____ Input data
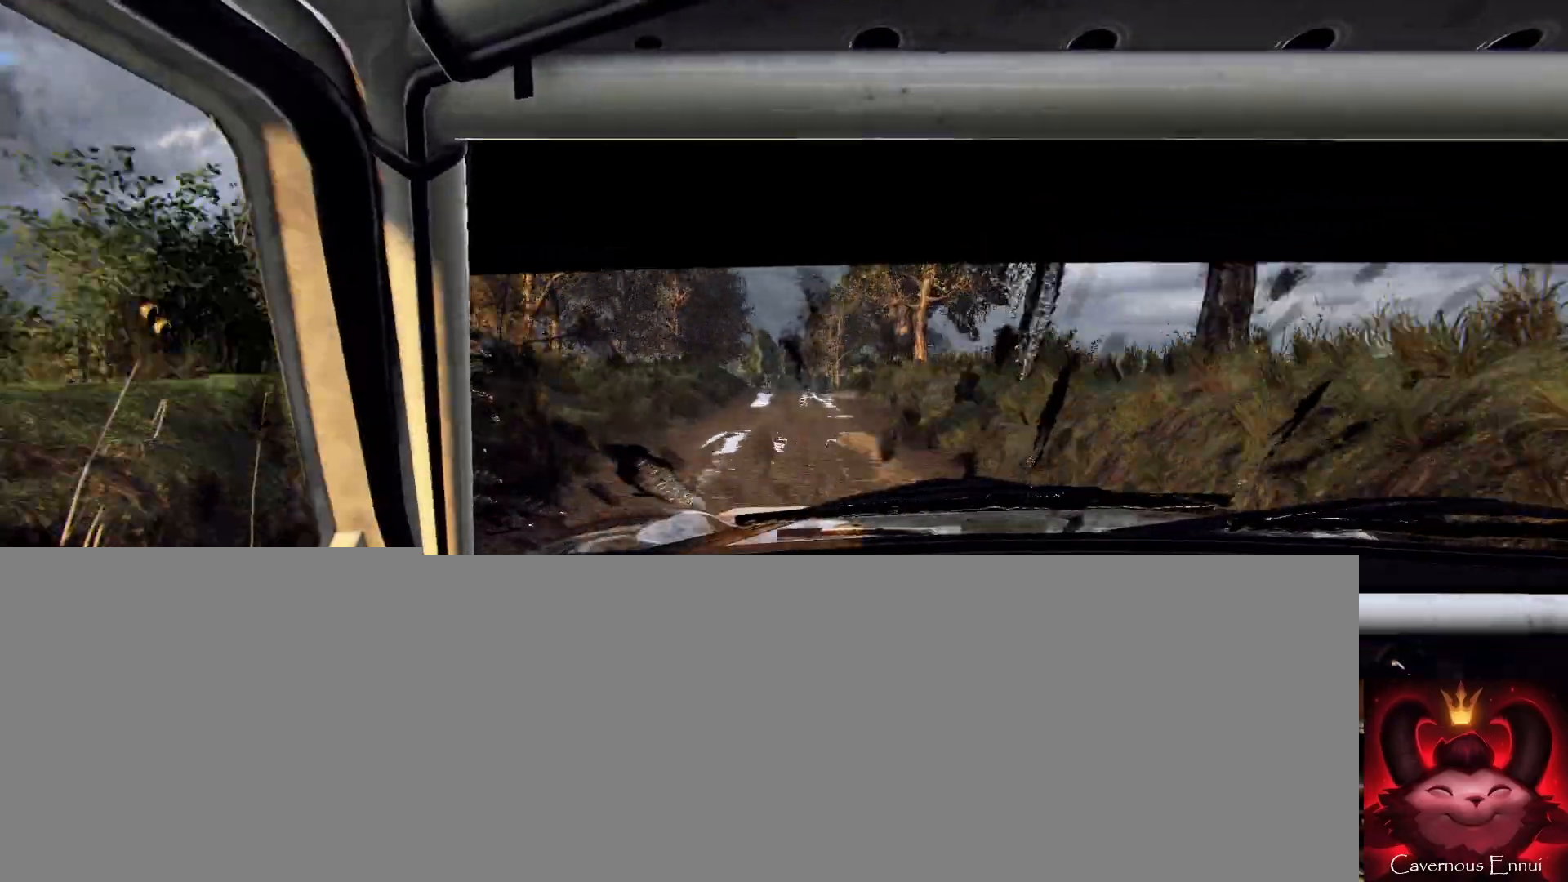
{"buttons": [], "left_stick": "center", "right_stick": "center", "events": [[67, "left_stick", "right"], [133, "right_stick", "up"], [233, "right_stick", "center"], [267, "left_stick", "center"]]}
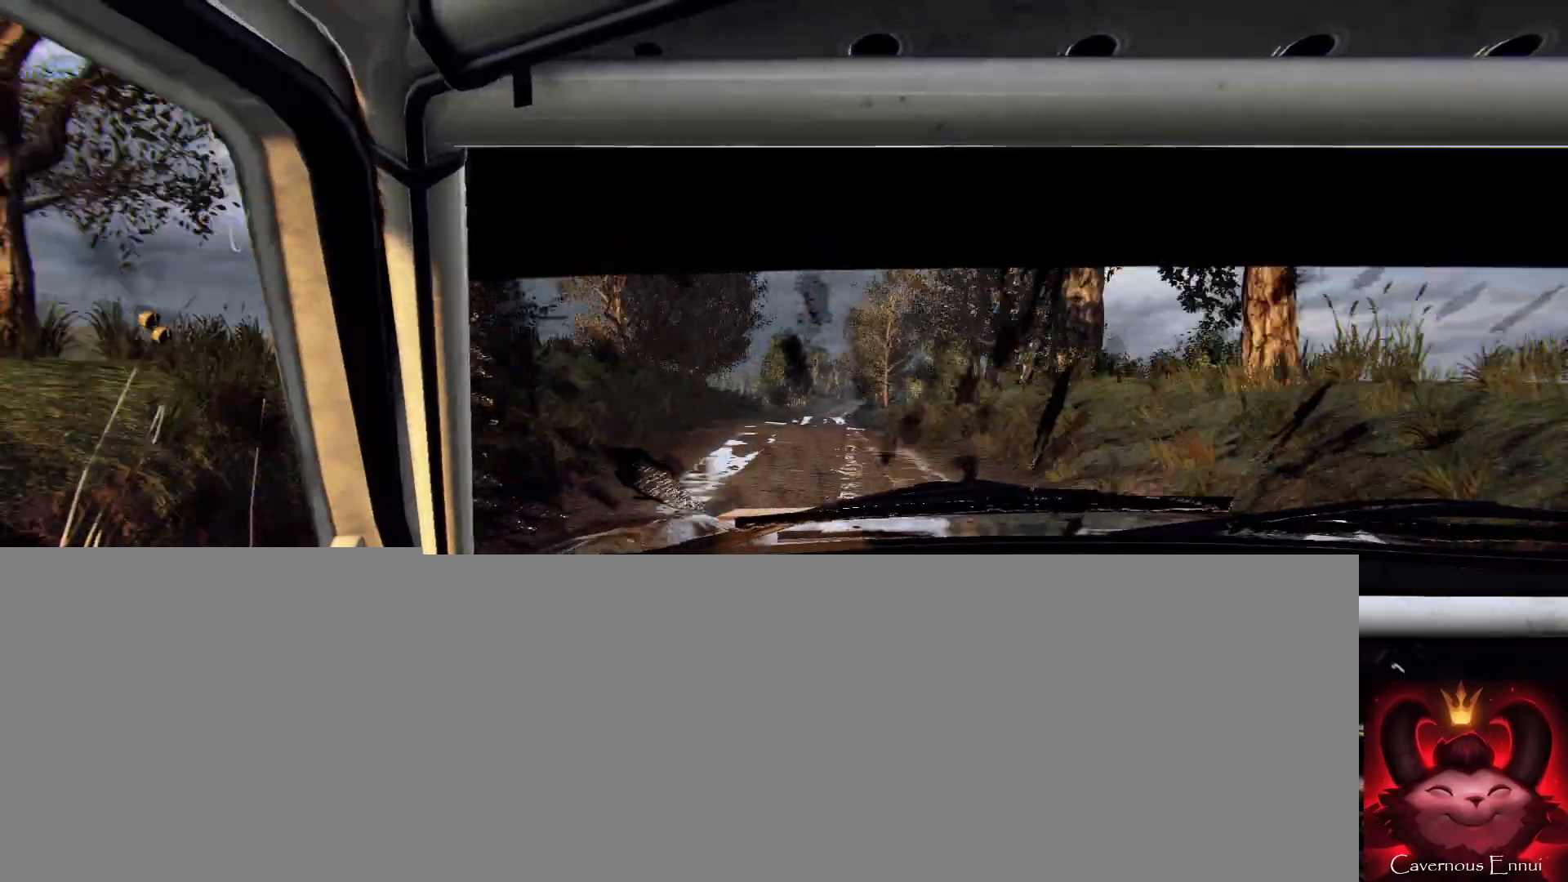
{"buttons": [], "left_stick": "right", "right_stick": "center", "events": [[33, "right_stick", "up"], [200, "left_stick", "right"], [333, "right_stick", "center"], [400, "left_stick", "center"], [500, "left_stick", "right"]]}
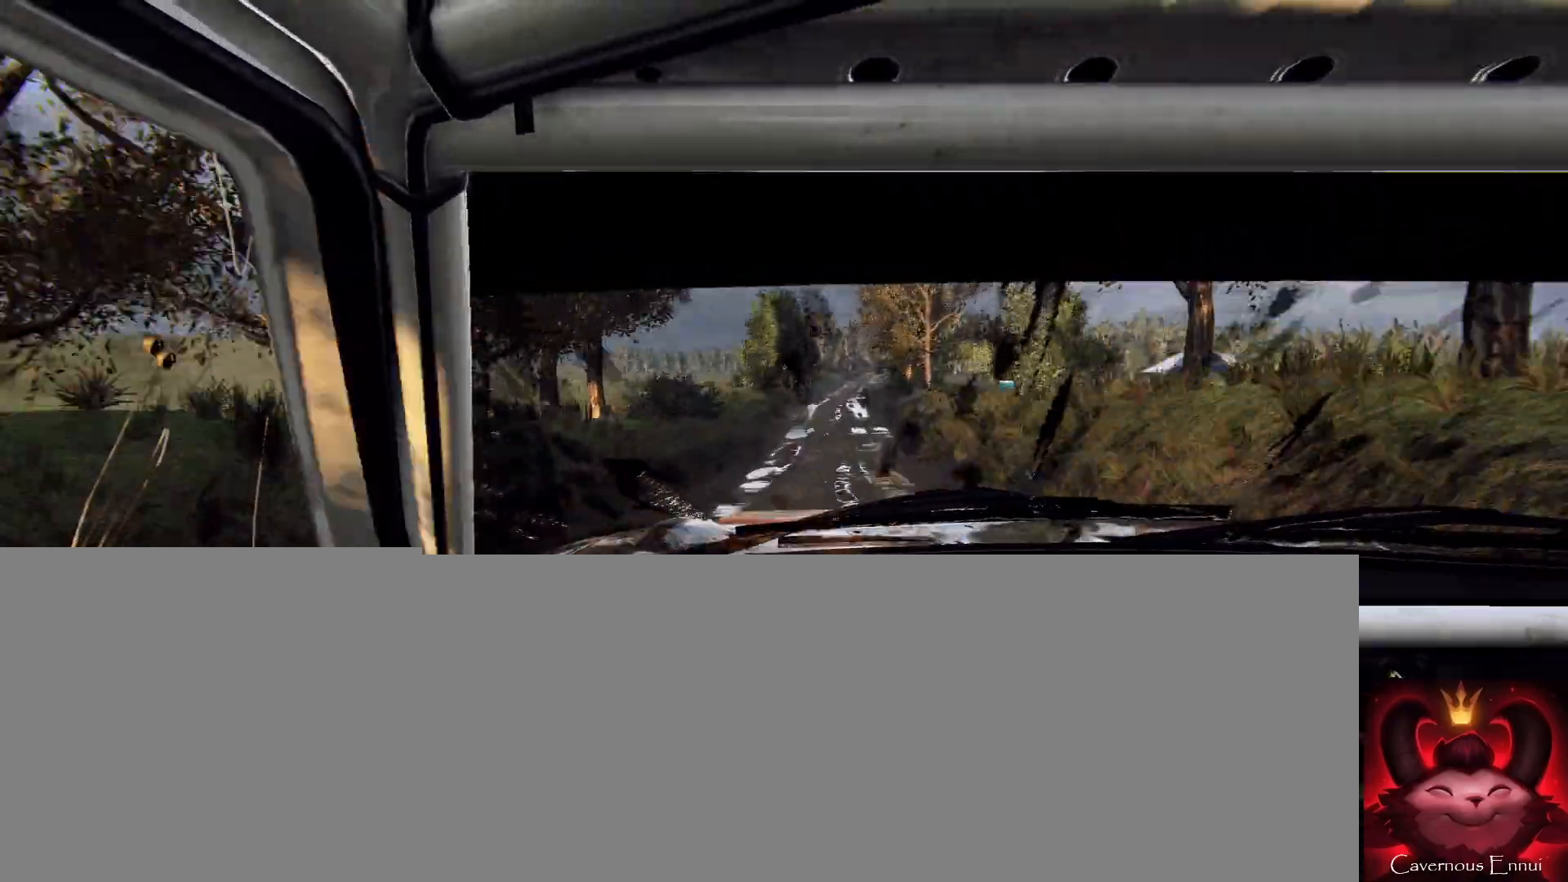
{"buttons": [], "left_stick": "center", "right_stick": "center", "events": [[267, "L2", "down"], [400, "L2", "up"], [467, "left_stick", "center"]]}
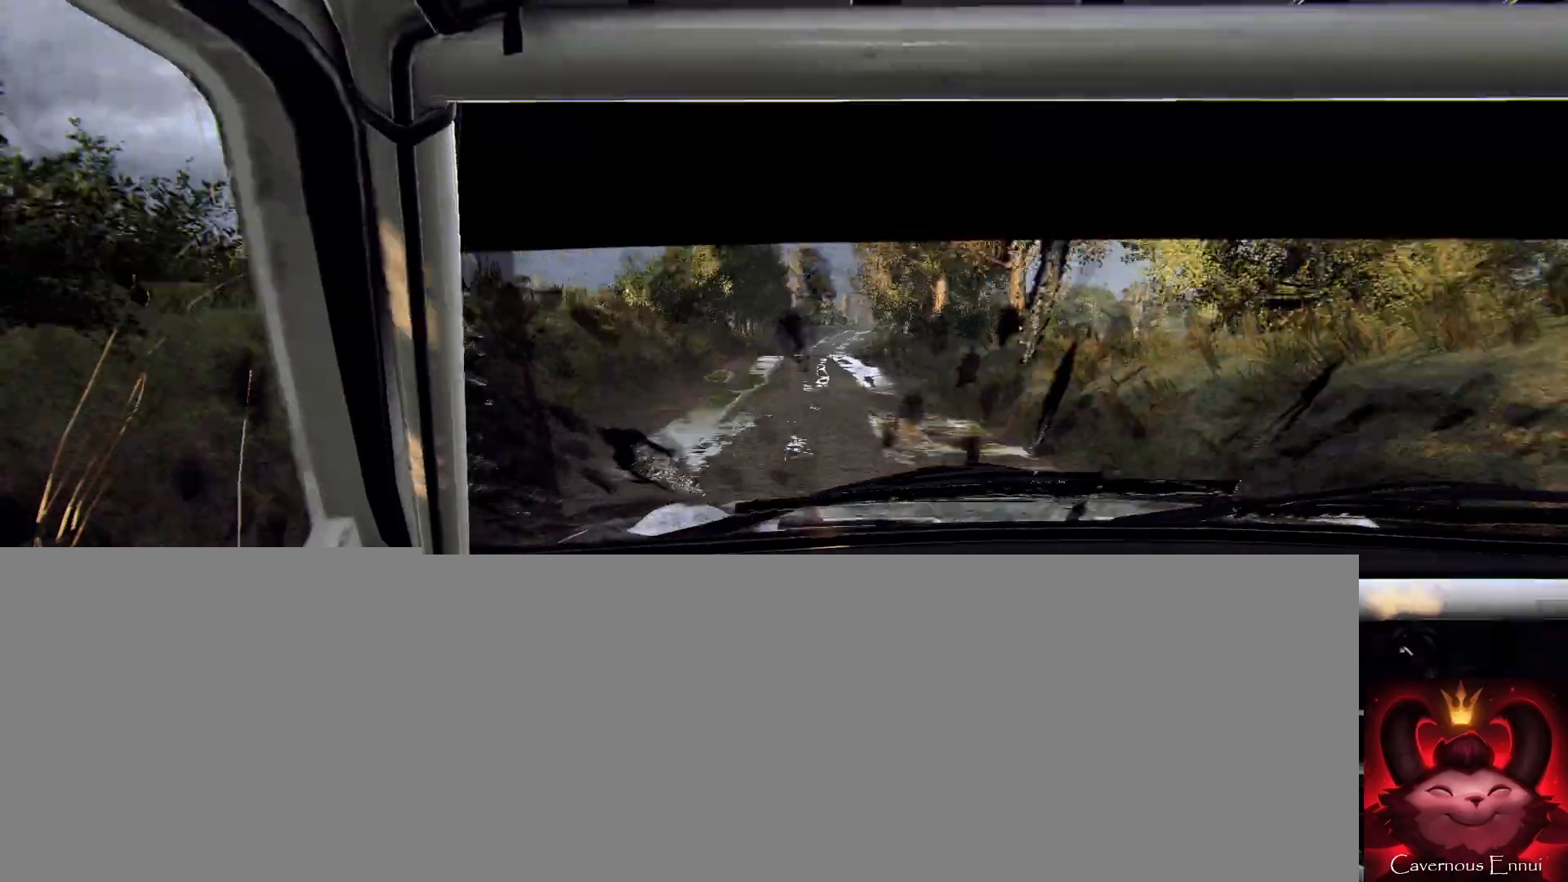
{"buttons": [], "left_stick": "down-left", "right_stick": "center", "events": [[67, "left_stick", "right"], [200, "left_stick", "center"], [267, "left_stick", "down-left"]]}
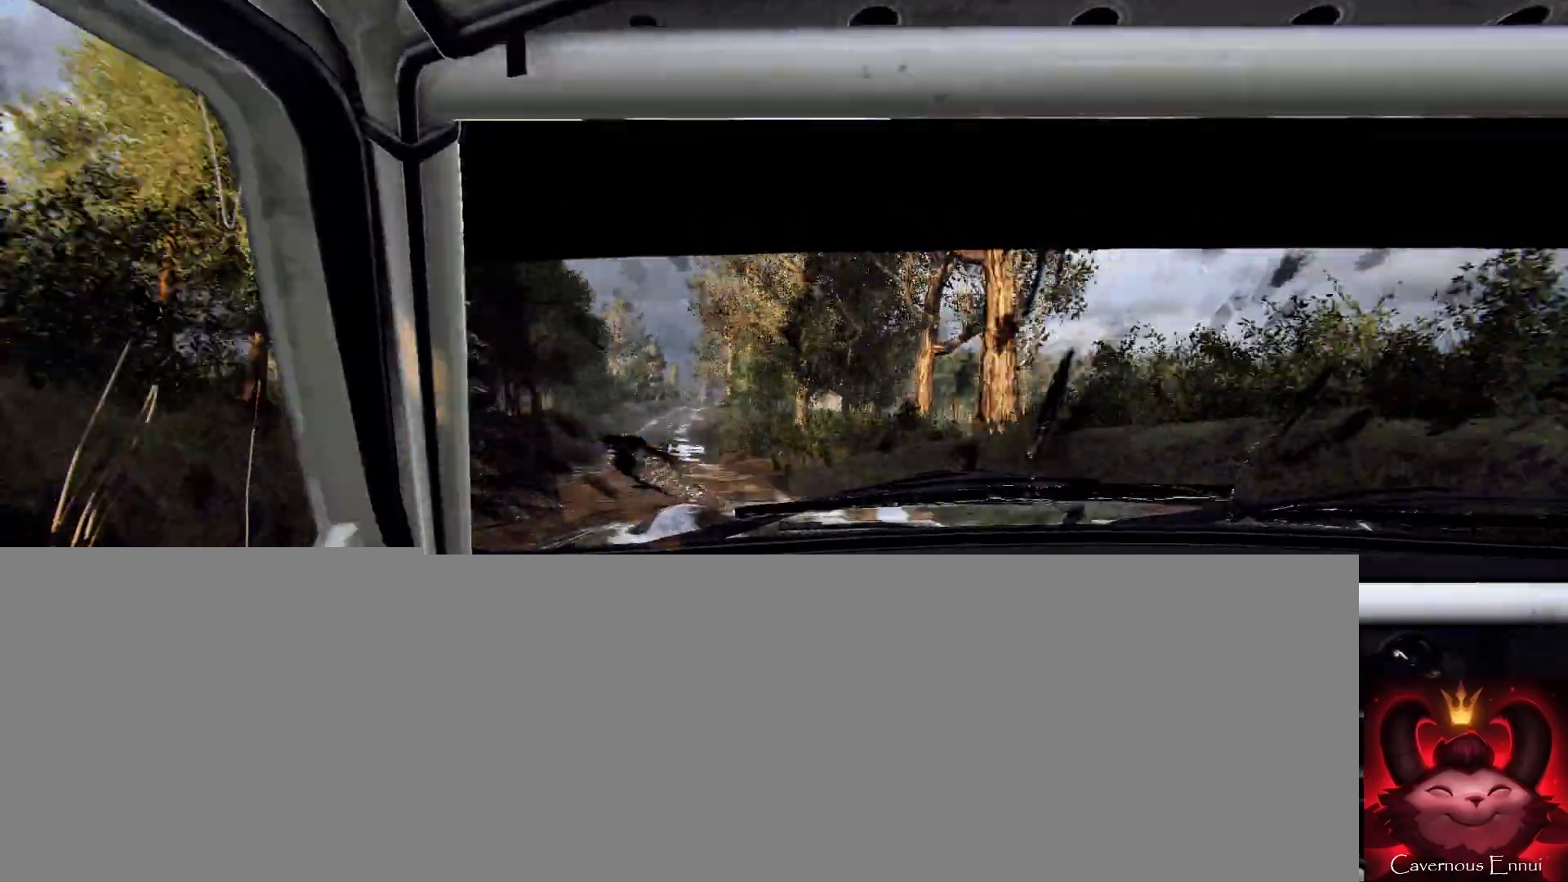
{"buttons": [], "left_stick": "center", "right_stick": "center", "events": [[200, "left_stick", "center"], [400, "left_stick", "down-left"], [400, "right_stick", "up"], [500, "left_stick", "center"], [500, "right_stick", "center"]]}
________
• _What needs to be done_: In repeating the lines above, keep the wording exact and leave every picture out.

• _Your solution_:
{"buttons": [], "left_stick": "center", "right_stick": "center", "events": [[67, "left_stick", "right"], [133, "right_stick", "up"], [233, "right_stick", "center"], [267, "left_stick", "center"]]}
{"buttons": [], "left_stick": "right", "right_stick": "center", "events": [[33, "right_stick", "up"], [200, "left_stick", "right"], [333, "right_stick", "center"], [400, "left_stick", "center"], [500, "left_stick", "right"]]}
{"buttons": [], "left_stick": "center", "right_stick": "center", "events": [[267, "L2", "down"], [400, "L2", "up"], [467, "left_stick", "center"]]}
{"buttons": [], "left_stick": "down-left", "right_stick": "center", "events": [[67, "left_stick", "right"], [200, "left_stick", "center"], [267, "left_stick", "down-left"]]}
{"buttons": [], "left_stick": "center", "right_stick": "center", "events": [[200, "left_stick", "center"], [400, "left_stick", "down-left"], [400, "right_stick", "up"], [500, "left_stick", "center"], [500, "right_stick", "center"]]}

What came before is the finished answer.